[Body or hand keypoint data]
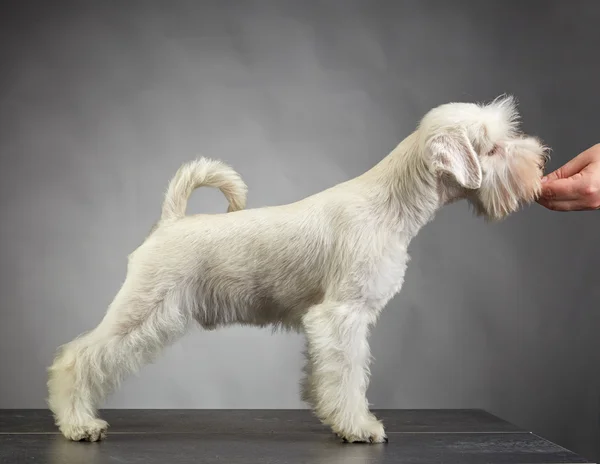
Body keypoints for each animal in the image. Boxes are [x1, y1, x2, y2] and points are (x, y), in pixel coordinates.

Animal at [47, 94, 548, 442]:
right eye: (494, 148)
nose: (539, 159)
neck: (390, 205)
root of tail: (170, 221)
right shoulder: (342, 316)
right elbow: (348, 376)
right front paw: (359, 427)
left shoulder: (334, 323)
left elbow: (330, 376)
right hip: (141, 309)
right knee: (79, 357)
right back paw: (78, 424)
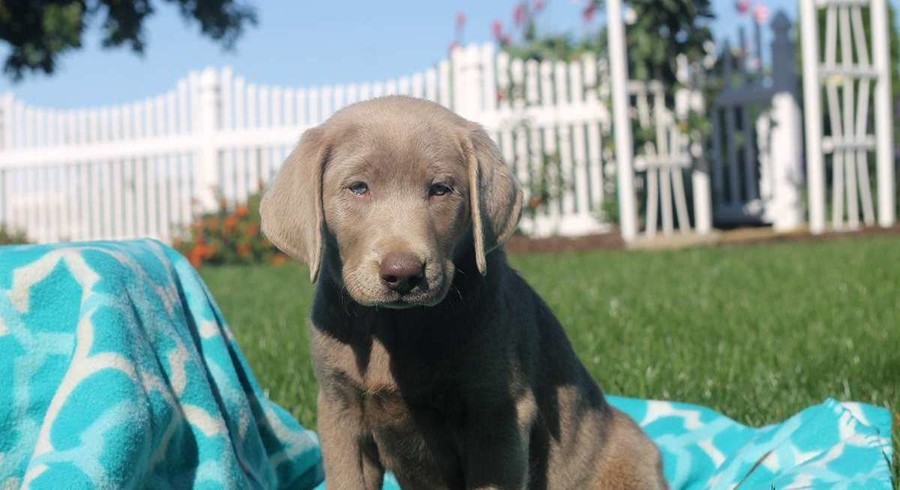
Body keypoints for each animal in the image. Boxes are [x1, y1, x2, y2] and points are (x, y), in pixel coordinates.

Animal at [256, 96, 664, 490]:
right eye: (358, 188)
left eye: (441, 189)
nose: (403, 275)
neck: (398, 327)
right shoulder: (340, 410)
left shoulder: (497, 414)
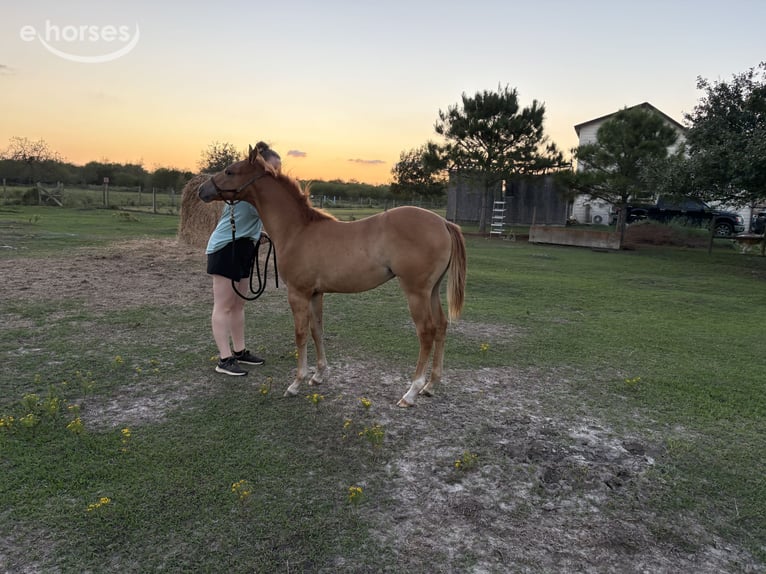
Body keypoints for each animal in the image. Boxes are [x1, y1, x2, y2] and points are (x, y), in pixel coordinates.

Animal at [198, 143, 466, 407]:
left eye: (230, 171)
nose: (202, 190)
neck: (297, 230)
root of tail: (443, 223)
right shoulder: (316, 294)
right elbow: (317, 330)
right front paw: (318, 375)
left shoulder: (298, 294)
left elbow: (300, 334)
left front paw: (296, 383)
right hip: (432, 290)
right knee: (441, 326)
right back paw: (430, 386)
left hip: (416, 292)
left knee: (426, 332)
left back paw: (411, 393)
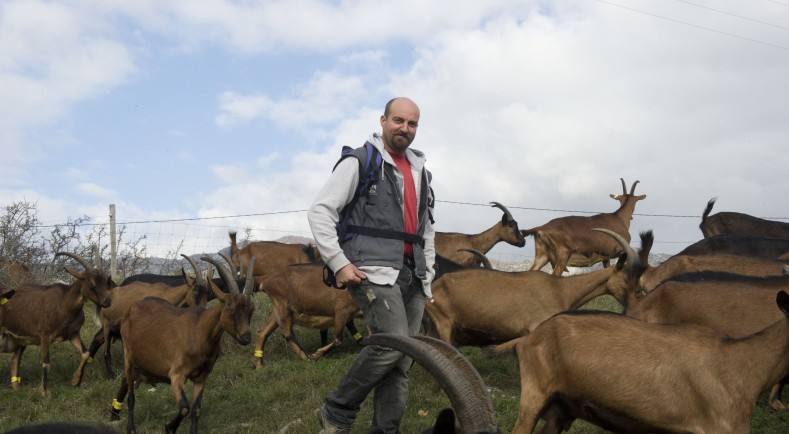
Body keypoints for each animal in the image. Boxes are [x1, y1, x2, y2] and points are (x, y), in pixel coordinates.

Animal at [0, 251, 112, 394]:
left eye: (106, 281)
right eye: (92, 284)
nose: (107, 302)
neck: (64, 304)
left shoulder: (73, 334)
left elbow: (86, 354)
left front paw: (75, 381)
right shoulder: (45, 336)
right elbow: (46, 363)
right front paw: (44, 392)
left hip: (18, 339)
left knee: (15, 359)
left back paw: (16, 389)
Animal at [107, 256, 254, 432]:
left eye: (251, 310)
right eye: (230, 309)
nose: (246, 337)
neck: (199, 332)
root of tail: (133, 308)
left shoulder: (201, 377)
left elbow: (196, 410)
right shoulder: (176, 375)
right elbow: (184, 407)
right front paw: (169, 427)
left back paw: (115, 414)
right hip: (129, 356)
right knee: (131, 396)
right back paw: (130, 427)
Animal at [424, 227, 640, 346]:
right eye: (628, 278)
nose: (634, 309)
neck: (561, 290)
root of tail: (435, 286)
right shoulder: (536, 330)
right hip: (444, 323)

### To do
The answer must consist of each line from the data that includes the string "root".

### Answer box
root of tail: (170, 221)
root of tail: (443, 223)
root of tail: (133, 308)
root of tail: (435, 286)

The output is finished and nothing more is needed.